• Feature

Wine and Food of Portugal

Portugal boasts the world's largest amount of wine consumed per person per year
  • delicious Japan
  • May 2023
  • Vol. 16

Teppei Yamada
Supervisor, New Business Development Department, Arai Shoji Co.

Mr. Yamada was involved in the operation of a Brazilian restaurant, but it closed during the Covid-19 pandemic. He later joined Arai Shoji, his current employer, through a friend's introduction. We asked Mr. Yamada, a food and wine connoisseur, about the characteristics of Portuguese wines and how to enjoy them. Mr. Yamada, who was born in Portugal, is known as Teppei-chan, and is well-liked by everyone for his friendly personality.
The company and the products it handles

Arai Shoji was founded in 1920 and is engaged in two businesses: a used car auction business and a food distribution business. On the food distribution side, it operates a wide range of businesses from farm to retail, and is also the exclusive distributor in Japan for "Guaraná Antarctica," Brazil's No. 1 soft drink. Overseas, it is a trading company with global operations, including fixed-net fishing for tuna at the entrance to the Mediterranean Sea in southern Portugal and hotel management in Brazil.

What is the difference between Portuguese wines and other wines?

Portuguese wine is not well known in Japan, but it may be said that the Portuguese enjoy wine most on a daily basis in the world. Its history is said to date back as far as 2000 BCE. Characteristically, most of Portugal's wines, made from more than 200 grape varieties, are enjoyed domestically. As evidence of that, the amount of wine consumed per person per year is the largest in the world.

Portuguese wines are so closely connected to people's daily lives that many of them are characterized by low prices and unpretentious drinking. The production of wines rich in originality, such as slightly sparkling white wines called Vinho Verde and wines called port, is also proof of the good land, long history, and above all, the many fans of Portuguese wines.

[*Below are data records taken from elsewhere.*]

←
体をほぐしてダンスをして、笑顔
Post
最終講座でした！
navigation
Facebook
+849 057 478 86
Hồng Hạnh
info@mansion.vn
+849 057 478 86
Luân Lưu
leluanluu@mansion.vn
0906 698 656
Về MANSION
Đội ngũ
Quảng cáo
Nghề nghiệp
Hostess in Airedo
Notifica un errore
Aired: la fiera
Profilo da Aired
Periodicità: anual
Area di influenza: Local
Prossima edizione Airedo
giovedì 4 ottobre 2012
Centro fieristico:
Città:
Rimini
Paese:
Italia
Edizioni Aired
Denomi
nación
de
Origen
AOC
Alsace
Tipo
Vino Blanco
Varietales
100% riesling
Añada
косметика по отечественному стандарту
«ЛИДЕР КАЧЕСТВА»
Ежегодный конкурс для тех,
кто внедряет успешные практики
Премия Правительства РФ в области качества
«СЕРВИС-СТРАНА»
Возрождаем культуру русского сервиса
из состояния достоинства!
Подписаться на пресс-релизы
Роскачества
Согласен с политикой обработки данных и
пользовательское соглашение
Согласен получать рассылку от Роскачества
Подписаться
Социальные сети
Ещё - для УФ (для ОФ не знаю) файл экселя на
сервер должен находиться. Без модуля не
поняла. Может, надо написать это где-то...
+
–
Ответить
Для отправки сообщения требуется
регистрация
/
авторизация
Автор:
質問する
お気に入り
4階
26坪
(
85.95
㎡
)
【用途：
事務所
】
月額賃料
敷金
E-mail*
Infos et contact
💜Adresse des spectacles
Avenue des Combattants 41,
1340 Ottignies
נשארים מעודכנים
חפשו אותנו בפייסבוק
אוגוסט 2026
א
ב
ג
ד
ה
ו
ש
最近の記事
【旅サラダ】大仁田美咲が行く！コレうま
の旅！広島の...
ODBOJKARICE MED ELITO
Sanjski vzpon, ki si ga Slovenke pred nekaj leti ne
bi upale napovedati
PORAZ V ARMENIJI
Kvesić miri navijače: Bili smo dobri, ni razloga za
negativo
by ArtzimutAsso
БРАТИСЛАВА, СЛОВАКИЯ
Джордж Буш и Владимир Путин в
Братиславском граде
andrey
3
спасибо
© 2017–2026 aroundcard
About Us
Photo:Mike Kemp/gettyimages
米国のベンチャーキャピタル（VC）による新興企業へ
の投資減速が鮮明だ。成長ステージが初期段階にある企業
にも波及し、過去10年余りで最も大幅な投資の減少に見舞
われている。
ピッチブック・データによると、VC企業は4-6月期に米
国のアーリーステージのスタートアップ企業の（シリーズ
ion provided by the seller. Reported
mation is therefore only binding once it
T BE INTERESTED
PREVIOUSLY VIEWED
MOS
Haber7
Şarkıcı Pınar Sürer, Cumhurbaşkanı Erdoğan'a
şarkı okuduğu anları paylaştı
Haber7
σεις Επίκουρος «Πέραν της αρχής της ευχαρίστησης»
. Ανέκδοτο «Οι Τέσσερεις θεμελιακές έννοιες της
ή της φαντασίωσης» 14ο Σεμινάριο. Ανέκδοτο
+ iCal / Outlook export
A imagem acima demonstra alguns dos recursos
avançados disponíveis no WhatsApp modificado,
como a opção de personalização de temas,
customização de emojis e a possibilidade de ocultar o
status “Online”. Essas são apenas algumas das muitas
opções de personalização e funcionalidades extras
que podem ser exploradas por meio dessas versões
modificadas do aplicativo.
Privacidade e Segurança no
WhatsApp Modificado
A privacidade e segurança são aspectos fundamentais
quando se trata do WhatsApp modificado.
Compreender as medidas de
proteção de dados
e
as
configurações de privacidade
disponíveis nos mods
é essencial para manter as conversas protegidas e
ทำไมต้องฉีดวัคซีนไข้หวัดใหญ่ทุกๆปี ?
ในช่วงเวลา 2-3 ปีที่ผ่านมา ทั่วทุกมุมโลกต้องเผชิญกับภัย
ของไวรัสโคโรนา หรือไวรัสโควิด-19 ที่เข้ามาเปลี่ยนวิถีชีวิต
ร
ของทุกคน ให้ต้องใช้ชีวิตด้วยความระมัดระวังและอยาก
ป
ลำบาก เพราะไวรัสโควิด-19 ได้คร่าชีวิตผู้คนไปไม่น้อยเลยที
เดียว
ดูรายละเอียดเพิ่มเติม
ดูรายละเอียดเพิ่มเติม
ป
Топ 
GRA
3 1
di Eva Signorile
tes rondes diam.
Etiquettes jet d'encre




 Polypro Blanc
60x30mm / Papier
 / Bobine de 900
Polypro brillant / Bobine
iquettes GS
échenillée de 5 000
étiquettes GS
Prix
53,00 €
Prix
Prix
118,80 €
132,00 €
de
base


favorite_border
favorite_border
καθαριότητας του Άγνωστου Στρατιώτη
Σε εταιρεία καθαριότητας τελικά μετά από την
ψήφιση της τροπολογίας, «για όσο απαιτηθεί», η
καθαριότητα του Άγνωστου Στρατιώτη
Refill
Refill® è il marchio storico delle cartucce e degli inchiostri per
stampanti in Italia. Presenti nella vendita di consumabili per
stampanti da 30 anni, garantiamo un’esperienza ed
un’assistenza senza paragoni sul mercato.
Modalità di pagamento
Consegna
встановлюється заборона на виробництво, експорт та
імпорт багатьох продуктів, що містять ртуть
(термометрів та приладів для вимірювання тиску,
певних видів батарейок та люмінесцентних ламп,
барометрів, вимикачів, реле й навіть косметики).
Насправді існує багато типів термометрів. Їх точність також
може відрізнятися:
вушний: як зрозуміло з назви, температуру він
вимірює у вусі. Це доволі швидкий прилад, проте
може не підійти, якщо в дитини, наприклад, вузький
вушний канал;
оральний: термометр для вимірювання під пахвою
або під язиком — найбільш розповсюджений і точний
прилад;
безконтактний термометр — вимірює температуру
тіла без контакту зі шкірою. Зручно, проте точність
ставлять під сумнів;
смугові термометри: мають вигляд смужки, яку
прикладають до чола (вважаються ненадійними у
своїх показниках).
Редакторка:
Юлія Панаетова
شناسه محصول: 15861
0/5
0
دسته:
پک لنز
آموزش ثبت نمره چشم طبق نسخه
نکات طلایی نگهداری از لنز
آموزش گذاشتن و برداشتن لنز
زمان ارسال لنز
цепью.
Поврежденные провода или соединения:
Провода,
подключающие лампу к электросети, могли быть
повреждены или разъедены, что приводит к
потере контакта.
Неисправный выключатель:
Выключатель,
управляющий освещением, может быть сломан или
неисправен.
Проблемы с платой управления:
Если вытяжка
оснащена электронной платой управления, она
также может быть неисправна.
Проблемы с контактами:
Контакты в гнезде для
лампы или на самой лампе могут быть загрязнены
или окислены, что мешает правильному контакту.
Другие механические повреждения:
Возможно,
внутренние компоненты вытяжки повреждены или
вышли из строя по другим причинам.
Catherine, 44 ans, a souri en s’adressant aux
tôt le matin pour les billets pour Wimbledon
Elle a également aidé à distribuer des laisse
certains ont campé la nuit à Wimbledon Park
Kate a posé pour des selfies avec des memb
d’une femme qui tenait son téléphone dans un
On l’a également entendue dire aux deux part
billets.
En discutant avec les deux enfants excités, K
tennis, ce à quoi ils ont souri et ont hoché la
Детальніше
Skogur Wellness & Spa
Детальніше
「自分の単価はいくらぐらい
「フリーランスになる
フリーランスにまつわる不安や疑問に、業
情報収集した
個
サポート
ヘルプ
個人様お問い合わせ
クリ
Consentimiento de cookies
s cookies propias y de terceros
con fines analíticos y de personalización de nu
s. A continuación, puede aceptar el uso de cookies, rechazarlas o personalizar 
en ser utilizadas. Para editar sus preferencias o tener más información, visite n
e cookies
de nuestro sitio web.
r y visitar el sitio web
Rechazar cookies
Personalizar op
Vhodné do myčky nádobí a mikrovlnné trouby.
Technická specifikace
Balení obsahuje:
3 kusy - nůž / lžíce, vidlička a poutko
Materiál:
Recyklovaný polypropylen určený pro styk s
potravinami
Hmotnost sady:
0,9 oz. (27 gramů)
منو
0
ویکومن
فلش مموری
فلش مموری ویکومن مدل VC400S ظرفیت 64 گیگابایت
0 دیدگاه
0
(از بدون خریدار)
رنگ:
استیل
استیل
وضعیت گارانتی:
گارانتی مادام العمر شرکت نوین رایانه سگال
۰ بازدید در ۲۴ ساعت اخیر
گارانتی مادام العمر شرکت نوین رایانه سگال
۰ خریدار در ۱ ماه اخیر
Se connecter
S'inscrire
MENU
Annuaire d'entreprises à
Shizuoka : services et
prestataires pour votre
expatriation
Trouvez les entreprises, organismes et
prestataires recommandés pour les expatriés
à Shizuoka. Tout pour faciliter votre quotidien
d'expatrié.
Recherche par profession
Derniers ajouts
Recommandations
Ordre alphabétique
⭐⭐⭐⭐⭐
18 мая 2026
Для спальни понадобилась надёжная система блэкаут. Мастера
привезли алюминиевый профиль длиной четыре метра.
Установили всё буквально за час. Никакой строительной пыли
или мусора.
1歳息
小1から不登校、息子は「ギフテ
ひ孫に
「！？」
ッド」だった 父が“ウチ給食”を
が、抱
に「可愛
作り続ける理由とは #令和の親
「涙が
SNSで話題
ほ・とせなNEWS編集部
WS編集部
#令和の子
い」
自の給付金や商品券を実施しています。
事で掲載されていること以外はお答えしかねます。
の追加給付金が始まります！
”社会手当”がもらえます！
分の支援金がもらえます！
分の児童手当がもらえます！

How to enjoy Portuguese wines

What I would recommend is to drink Vinho Verde in the coming months, crisply chilled, and quaff it in the late afternoon (laughs). Vinho Verde is characterized by its slight effervescence and lower alcohol content than white wines. It has a refreshing grape aroma and can be drunk in place of water if you like to drink. It would be great to drink such wine with white fish tempura!

What about Portuguese wine and food pairing, and how it works with Japanese food?

Portuguese wines are unpretentious wines. They are probably consumed more in Portugal because they are easy to pair with any meal.

Red is generally considered a wine pairing for meat. And white is for fish. I'm sure you won't go wrong with that combination. However, in Portugal, where seafood is abundant, it is also common to pair lighter red wines with seafood dishes. There are dishes like octopus cooked with rice that might be better served with red wine. Japanese food has many dishes that emphasize the flavor of the ingredients, and a light-bodied red wine would be a delicious pairing that does not interfere with the food. Many white wines also have a fresh grape taste, so from appetizers to main courses, white wine lovers will enjoy white Portuguese wines as a complement to their meals.

What is your dream for the future?

I was actually born in Portugal, and I took my wife to my birthplace on our honeymoon. We stayed with a Portuguese friend who lives in a suburban area of Portugal, and the town was so wonderful that my wife and I were both captivated by it.

There was the sea, delicious fish, rice, and salt, and in the summer the city was bustling with tourists. Above all, it was a safe city where even Japanese people could live with peace of mind. We still talk a lot about how we would love to live there with our family some day. It would be great if such a dream came true!